THE PROBLEM
Begin at the line containing "People always say" in the data below and go on through the line containing "And there's difficulties.", repeating each line exactly; include both ends and no other line.

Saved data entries
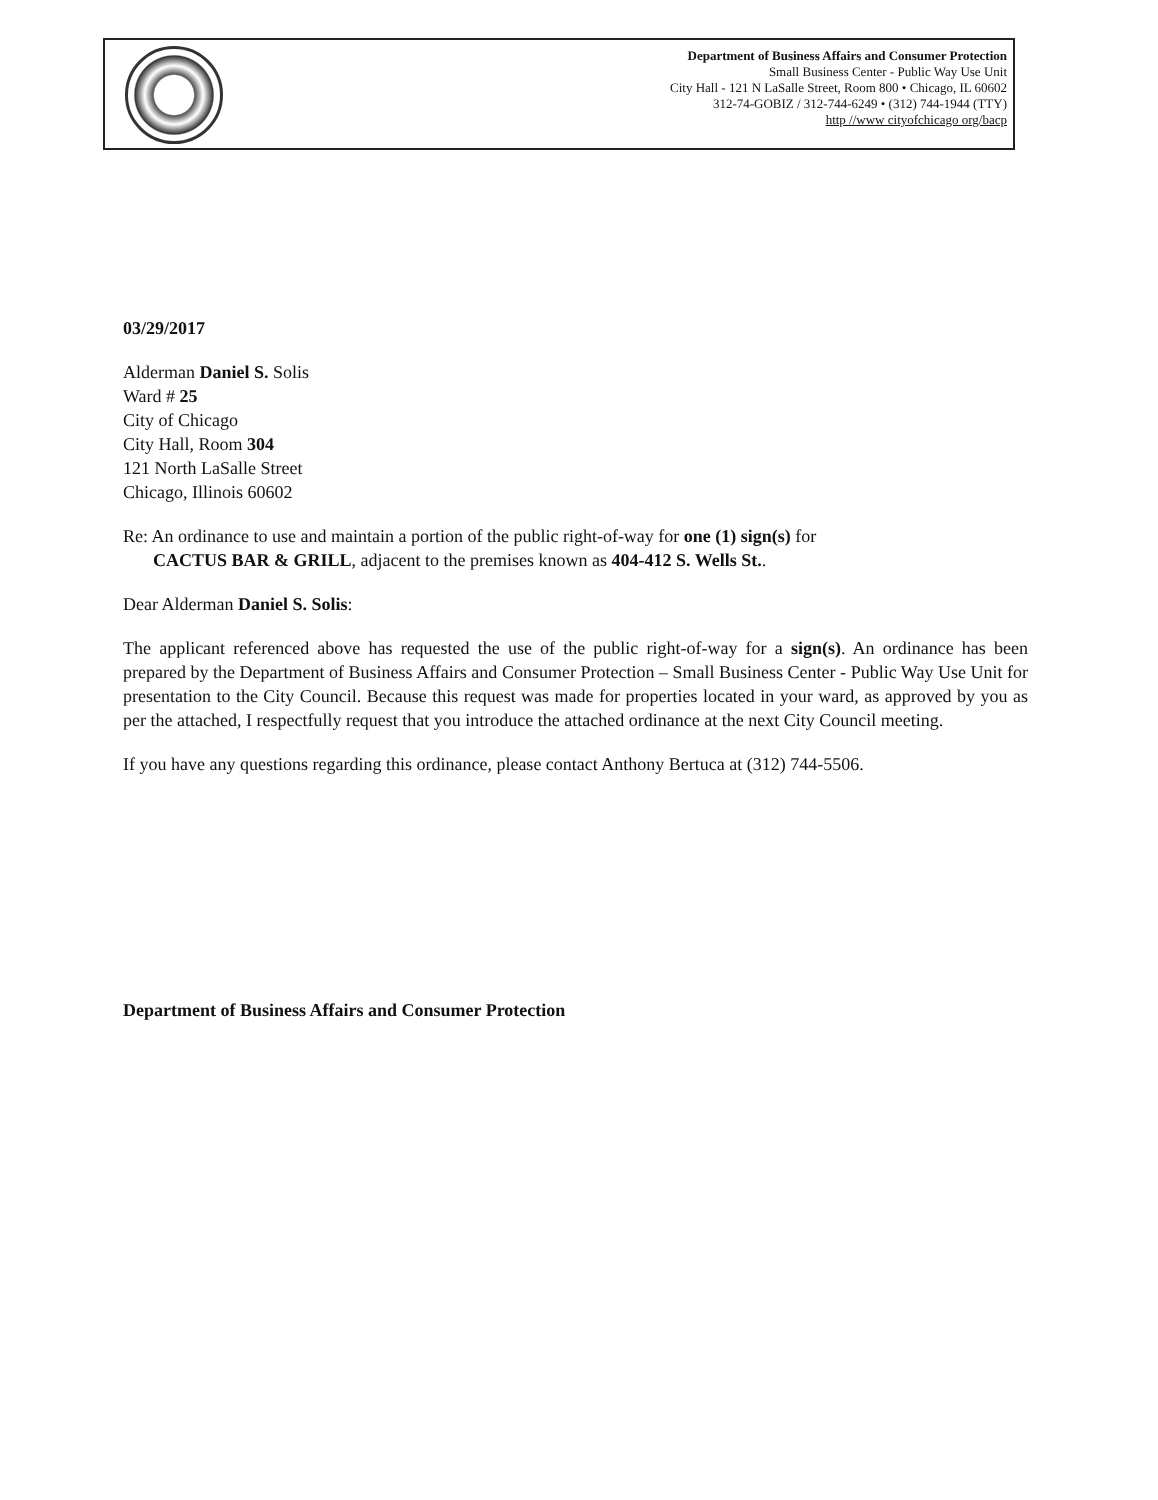Department of Business Affairs and Consumer Protection
Small Business Center - Public Way Use Unit
City Hall - 121 N LaSalle Street, Room 800 • Chicago, IL 60602
312-74-GOBIZ / 312-744-6249 • (312) 744-1944 (TTY)
http //www cityofchicago org/bacp
03/29/2017
Alderman Daniel S. Solis
Ward # 25
City of Chicago
City Hall, Room 304
121 North LaSalle Street
Chicago, Illinois 60602
Re: An ordinance to use and maintain a portion of the public right-of-way for one (1) sign(s) for
CACTUS BAR & GRILL, adjacent to the premises known as 404-412 S. Wells St..
Dear Alderman Daniel S. Solis:
The applicant referenced above has requested the use of the public right-of-way for a sign(s). An ordinance has been prepared by the Department of Business Affairs and Consumer Protection – Small Business Center - Public Way Use Unit for presentation to the City Council. Because this request was made for properties located in your ward, as approved by you as per the attached, I respectfully request that you introduce the attached ordinance at the next City Council meeting.
If you have any questions regarding this ordinance, please contact Anthony Bertuca at (312) 744-5506.
Department of Business Affairs and Consumer Protection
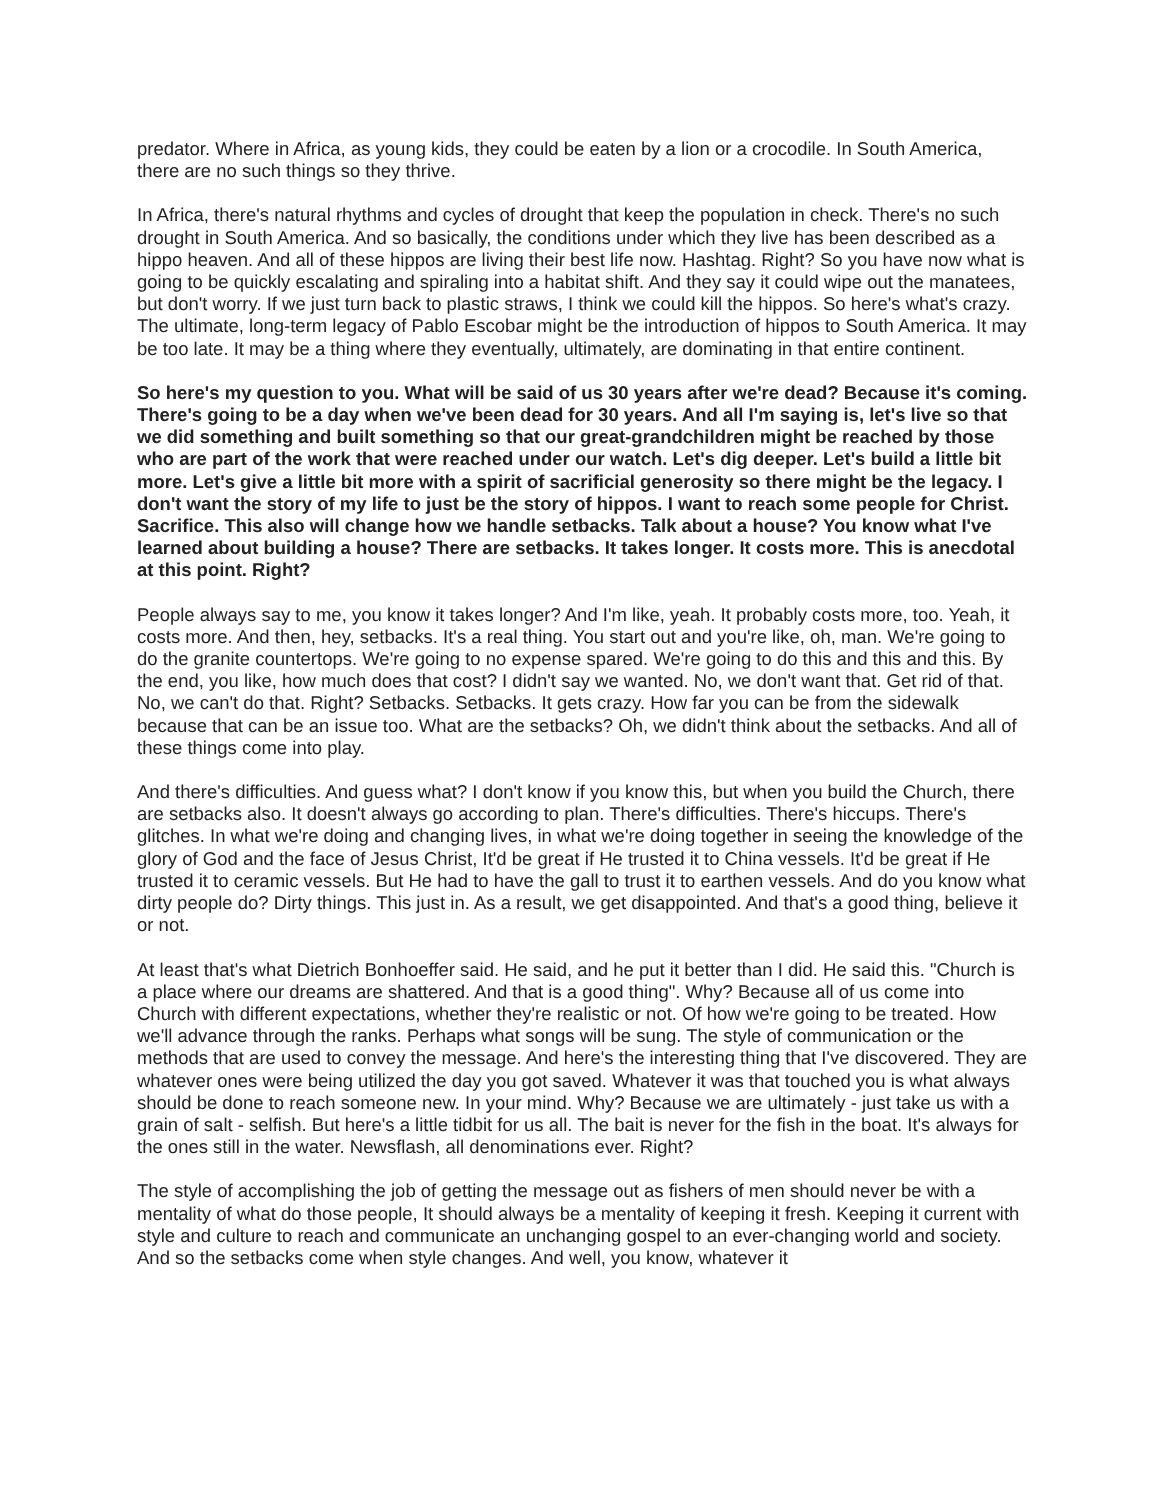predator. Where in Africa, as young kids, they could be eaten by a lion or a crocodile. In South America, there are no such things so they thrive.
In Africa, there's natural rhythms and cycles of drought that keep the population in check. There's no such drought in South America. And so basically, the conditions under which they live has been described as a hippo heaven. And all of these hippos are living their best life now. Hashtag. Right? So you have now what is going to be quickly escalating and spiraling into a habitat shift. And they say it could wipe out the manatees, but don't worry. If we just turn back to plastic straws, I think we could kill the hippos. So here's what's crazy. The ultimate, long-term legacy of Pablo Escobar might be the introduction of hippos to South America. It may be too late. It may be a thing where they eventually, ultimately, are dominating in that entire continent.
So here's my question to you. What will be said of us 30 years after we're dead? Because it's coming. There's going to be a day when we've been dead for 30 years. And all I'm saying is, let's live so that we did something and built something so that our great-grandchildren might be reached by those who are part of the work that were reached under our watch. Let's dig deeper. Let's build a little bit more. Let's give a little bit more with a spirit of sacrificial generosity so there might be the legacy. I don't want the story of my life to just be the story of hippos. I want to reach some people for Christ. Sacrifice. This also will change how we handle setbacks. Talk about a house? You know what I've learned about building a house? There are setbacks. It takes longer. It costs more. This is anecdotal at this point. Right?
People always say to me, you know it takes longer? And I'm like, yeah. It probably costs more, too. Yeah, it costs more. And then, hey, setbacks. It's a real thing. You start out and you're like, oh, man. We're going to do the granite countertops. We're going to no expense spared. We're going to do this and this and this. By the end, you like, how much does that cost? I didn't say we wanted. No, we don't want that. Get rid of that. No, we can't do that. Right? Setbacks. Setbacks. It gets crazy. How far you can be from the sidewalk because that can be an issue too. What are the setbacks? Oh, we didn't think about the setbacks. And all of these things come into play.
And there's difficulties. And guess what? I don't know if you know this, but when you build the Church, there are setbacks also. It doesn't always go according to plan. There's difficulties. There's hiccups. There's glitches. In what we're doing and changing lives, in what we're doing together in seeing the knowledge of the glory of God and the face of Jesus Christ, It'd be great if He trusted it to China vessels. It'd be great if He trusted it to ceramic vessels. But He had to have the gall to trust it to earthen vessels. And do you know what dirty people do? Dirty things. This just in. As a result, we get disappointed. And that's a good thing, believe it or not.
At least that's what Dietrich Bonhoeffer said. He said, and he put it better than I did. He said this. "Church is a place where our dreams are shattered. And that is a good thing". Why? Because all of us come into Church with different expectations, whether they're realistic or not. Of how we're going to be treated. How we'll advance through the ranks. Perhaps what songs will be sung. The style of communication or the methods that are used to convey the message. And here's the interesting thing that I've discovered. They are whatever ones were being utilized the day you got saved. Whatever it was that touched you is what always should be done to reach someone new. In your mind. Why? Because we are ultimately - just take us with a grain of salt - selfish. But here's a little tidbit for us all. The bait is never for the fish in the boat. It's always for the ones still in the water. Newsflash, all denominations ever. Right?
The style of accomplishing the job of getting the message out as fishers of men should never be with a mentality of what do those people, It should always be a mentality of keeping it fresh. Keeping it current with style and culture to reach and communicate an unchanging gospel to an ever-changing world and society. And so the setbacks come when style changes. And well, you know, whatever it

ANSWER TO THE EXERCISE
People always say to me, you know it takes longer? And I'm like, yeah. It probably costs more, too. Yeah, it costs more. And then, hey, setbacks. It's a real thing. You start out and you're like, oh, man. We're going to do the granite countertops. We're going to no expense spared. We're going to do this and this and this. By the end, you like, how much does that cost? I didn't say we wanted. No, we don't want that. Get rid of that. No, we can't do that. Right? Setbacks. Setbacks. It gets crazy. How far you can be from the sidewalk because that can be an issue too. What are the setbacks? Oh, we didn't think about the setbacks. And all of these things come into play.
And there's difficulties. And guess what? I don't know if you know this, but when you build the Church, there are setbacks also. It doesn't always go according to plan. There's difficulties. There's hiccups. There's glitches. In what we're doing and changing lives, in what we're doing together in seeing the knowledge of the glory of God and the face of Jesus Christ, It'd be great if He trusted it to China vessels. It'd be great if He trusted it to ceramic vessels. But He had to have the gall to trust it to earthen vessels. And do you know what dirty people do? Dirty things. This just in. As a result, we get disappointed. And that's a good thing, believe it or not.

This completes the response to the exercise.